Russian ambassador to Ireland says 'there was no attack in Syria'


The Pentagon said Thursday a "preponderance of the evidence" indicates there were chemical weapons, including "elements" of sarin nerve gas, at the three Syrian sites bombed by the US and its allies last week.

The US is also preparing new sanctions against Syria's ally Russian Federation.

British Prime Minister Theresa May says Syria and Russian Federation - whose forces now control the town east of Damascus - are trying to cover up evidence.

The Western countries blame Syrian President Bashar al-Assad for the attack which killed dozens, but the Syrian government and its ally Russian Federation have denied any involvement.

The three Syrian targets ultimately chosen were involved in the "research, development and deployment" of chemical weapons, the Pentagon said.

Although a United Nations security team was able to access and visit Douma on Tuesday, a chemical weapons fact-finding mission scheduled to probe the site of the alleged attack is still awaiting entry.

Early Tuesday, the government-run Central Military media reported a missile attack on the Shayrat air base in Homs province.

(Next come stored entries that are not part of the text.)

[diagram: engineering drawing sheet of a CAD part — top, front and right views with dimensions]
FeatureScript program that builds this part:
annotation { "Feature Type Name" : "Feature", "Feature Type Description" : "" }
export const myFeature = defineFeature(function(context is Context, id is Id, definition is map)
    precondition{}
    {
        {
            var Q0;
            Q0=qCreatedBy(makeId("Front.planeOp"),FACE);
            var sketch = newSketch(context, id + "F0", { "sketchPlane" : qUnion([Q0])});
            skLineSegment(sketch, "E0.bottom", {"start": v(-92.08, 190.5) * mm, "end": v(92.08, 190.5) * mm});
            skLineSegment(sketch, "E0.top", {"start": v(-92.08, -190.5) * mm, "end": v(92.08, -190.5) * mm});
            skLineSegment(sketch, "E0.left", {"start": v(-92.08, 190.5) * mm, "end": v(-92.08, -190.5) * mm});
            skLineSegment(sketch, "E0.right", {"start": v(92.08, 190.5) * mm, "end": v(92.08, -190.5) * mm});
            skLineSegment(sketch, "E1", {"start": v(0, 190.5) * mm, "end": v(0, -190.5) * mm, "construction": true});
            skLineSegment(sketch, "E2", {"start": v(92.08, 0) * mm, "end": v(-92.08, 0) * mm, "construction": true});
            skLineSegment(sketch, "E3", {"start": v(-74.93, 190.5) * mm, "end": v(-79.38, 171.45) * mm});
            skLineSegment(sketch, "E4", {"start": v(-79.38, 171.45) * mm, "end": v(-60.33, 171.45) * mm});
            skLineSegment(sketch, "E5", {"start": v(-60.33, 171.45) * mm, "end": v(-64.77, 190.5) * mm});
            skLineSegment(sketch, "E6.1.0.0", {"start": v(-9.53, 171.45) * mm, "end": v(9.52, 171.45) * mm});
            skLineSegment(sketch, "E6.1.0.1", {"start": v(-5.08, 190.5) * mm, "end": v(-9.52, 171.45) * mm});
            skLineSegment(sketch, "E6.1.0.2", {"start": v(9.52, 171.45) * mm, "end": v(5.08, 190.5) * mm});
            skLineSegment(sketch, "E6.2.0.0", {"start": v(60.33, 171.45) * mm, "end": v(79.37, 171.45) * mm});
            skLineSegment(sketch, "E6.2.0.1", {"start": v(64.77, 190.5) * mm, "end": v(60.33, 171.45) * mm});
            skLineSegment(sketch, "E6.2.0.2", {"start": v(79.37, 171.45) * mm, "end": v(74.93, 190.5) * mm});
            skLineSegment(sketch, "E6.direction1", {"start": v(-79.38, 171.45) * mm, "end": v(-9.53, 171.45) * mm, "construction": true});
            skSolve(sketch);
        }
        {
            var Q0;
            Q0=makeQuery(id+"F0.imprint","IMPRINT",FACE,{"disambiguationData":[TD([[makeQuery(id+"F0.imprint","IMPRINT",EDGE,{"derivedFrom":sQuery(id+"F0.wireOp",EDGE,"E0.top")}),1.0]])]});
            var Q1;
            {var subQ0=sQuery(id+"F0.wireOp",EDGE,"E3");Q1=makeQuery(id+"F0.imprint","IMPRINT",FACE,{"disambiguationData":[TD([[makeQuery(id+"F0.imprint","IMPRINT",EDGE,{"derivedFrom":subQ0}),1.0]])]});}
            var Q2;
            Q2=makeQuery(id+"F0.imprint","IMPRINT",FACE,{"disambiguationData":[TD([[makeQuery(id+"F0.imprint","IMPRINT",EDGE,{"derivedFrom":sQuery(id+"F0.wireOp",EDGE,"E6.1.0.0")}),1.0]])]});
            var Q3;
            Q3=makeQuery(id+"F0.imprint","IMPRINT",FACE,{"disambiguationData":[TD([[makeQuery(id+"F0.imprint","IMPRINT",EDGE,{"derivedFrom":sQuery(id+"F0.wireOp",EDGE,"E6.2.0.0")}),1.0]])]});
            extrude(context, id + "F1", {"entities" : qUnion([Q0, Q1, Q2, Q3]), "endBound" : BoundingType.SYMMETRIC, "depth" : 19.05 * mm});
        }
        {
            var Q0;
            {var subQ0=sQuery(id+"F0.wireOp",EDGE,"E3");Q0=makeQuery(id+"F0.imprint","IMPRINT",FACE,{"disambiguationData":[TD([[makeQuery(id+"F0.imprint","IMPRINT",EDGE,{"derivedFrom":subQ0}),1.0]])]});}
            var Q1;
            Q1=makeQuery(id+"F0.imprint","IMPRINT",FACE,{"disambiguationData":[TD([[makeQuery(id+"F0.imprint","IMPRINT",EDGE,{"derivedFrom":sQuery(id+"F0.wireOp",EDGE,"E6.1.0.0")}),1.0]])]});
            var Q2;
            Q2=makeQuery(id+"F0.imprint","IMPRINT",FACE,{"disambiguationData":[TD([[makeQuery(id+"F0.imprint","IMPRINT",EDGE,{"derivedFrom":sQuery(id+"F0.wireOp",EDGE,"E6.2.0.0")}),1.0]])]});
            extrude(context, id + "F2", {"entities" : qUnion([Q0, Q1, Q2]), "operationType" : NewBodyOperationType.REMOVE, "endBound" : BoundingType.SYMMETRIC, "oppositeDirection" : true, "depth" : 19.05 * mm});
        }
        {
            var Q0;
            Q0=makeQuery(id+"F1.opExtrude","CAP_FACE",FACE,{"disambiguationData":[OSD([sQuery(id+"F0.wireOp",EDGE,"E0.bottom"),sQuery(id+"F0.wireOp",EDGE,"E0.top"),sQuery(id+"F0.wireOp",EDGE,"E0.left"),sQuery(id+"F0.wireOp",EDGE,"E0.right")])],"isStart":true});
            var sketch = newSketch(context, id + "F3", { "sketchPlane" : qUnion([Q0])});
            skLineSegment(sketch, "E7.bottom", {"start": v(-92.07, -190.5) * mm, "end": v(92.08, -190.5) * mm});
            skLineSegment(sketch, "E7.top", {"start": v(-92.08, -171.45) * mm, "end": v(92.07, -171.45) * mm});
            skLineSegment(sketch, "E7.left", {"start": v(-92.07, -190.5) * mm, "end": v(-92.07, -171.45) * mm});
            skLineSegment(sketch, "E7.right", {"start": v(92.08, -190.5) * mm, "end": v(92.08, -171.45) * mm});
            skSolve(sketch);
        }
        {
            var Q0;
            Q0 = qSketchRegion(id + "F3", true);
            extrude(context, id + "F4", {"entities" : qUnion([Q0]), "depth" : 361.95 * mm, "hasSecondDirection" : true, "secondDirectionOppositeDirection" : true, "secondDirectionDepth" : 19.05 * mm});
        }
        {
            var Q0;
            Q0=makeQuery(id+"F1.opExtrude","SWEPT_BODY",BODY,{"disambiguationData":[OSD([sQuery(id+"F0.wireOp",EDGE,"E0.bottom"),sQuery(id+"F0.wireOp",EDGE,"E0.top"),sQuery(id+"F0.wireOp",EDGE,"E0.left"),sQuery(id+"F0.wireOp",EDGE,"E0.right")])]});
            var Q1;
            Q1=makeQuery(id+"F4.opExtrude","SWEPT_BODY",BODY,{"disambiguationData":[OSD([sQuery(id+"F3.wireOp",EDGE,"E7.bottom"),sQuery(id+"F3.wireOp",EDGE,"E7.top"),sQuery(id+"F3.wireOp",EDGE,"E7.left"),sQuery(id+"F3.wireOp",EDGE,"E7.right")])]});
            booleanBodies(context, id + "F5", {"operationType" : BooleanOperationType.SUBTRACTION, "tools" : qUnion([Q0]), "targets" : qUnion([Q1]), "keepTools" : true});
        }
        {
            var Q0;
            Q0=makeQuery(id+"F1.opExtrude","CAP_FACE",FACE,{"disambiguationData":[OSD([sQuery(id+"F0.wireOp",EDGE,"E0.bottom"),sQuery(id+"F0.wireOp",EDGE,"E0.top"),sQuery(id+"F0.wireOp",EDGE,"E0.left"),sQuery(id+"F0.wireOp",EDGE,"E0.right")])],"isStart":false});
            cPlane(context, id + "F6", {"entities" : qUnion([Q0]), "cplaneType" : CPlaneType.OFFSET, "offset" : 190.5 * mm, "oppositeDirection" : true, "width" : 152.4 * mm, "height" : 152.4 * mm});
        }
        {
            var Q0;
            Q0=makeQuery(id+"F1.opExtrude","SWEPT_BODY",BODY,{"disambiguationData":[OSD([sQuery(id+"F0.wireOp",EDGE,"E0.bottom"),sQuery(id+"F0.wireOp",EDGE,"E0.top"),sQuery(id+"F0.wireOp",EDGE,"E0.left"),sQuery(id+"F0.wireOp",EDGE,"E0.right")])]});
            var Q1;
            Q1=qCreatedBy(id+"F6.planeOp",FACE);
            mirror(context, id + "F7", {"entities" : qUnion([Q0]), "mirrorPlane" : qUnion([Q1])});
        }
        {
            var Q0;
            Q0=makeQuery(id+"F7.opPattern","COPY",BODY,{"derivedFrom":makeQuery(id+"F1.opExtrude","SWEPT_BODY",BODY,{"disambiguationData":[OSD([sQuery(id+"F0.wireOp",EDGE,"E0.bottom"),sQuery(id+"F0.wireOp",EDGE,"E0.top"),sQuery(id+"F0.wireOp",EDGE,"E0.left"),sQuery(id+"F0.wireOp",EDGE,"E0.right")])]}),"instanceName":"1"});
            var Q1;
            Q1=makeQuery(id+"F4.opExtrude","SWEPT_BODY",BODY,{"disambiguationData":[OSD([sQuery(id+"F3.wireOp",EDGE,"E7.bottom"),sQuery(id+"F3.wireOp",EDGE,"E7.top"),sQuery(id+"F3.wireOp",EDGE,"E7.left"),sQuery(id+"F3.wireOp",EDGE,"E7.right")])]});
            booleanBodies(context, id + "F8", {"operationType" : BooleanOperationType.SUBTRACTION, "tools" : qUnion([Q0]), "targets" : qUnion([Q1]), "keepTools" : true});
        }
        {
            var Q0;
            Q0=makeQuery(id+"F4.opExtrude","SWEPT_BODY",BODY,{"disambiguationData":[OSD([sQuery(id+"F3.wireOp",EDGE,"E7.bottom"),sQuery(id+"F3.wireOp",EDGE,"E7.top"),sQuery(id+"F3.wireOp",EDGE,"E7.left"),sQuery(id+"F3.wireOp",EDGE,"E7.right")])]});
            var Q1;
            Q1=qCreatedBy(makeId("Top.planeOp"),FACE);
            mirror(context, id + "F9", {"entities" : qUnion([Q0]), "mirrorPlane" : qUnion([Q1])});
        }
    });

The U.S. -led intervention has threatened to escalate confrontation between the West and Assad's backer Russian Federation, although it has had no impact on the fighting on the ground, in which pro-government forces have pressed on with a campaign to crush the rebellion.

Uzumcu said he would only consider deploying the team to Douma with UNDSS approval and if the inspectors had "unhindered access to the sites".

The alleged gas attack, which Syrian activists say killed more than 40 people, prompted punitive US, British and French airstrikes.

Medical workers said they treated symptoms including difficulty breathing and fainting.

The United States has raised concerns that Russian Federation might have tampered with evidence on the scene - a charge Russian Federation vehemently denies - and it remains to be seen what investigators will find and what they'll have access to.

A government media tour on Monday of Douma, the biggest town in the former rebel enclave of eastern Ghouta just outside Damascus, revealed severe destruction and the plight of residents who had survived years of siege.

The Organisation for the Prohibition of Chemical Weapons (OPCW) will be granted access to the site of the suspected April 7 chemical weapons attack in Douma, according to Igor Kirillov, the head of Russia's radiological, biological, and chemical protection unit.

All its 192 member states are required to destroy their existing stockpiles of chemical weapons and stop large-scale production.

"Last night, a false alarm that Syrian air space had been penetrated triggered the blowing of air defense sirens and the firing of several missiles", a military source told the agency.

OPCW director general Ahmet Uzumcu said his nine-strong, all-volunteer team had reached Damascus, but so far "the team has not yet deployed to Douma".

A United Nations source said the OPCW inspectors would probably not be going to Douma on Wednesday. Syria and its allies blamed Israel for that attack.

Russian Federation and Syria deny using poison gas, hindering the investigation or tampering with evidence. It also followed the purported use of chemical weapons there on April 7.

Damascus skies erupt with service to air missile fire as the US launches an attack on Syria.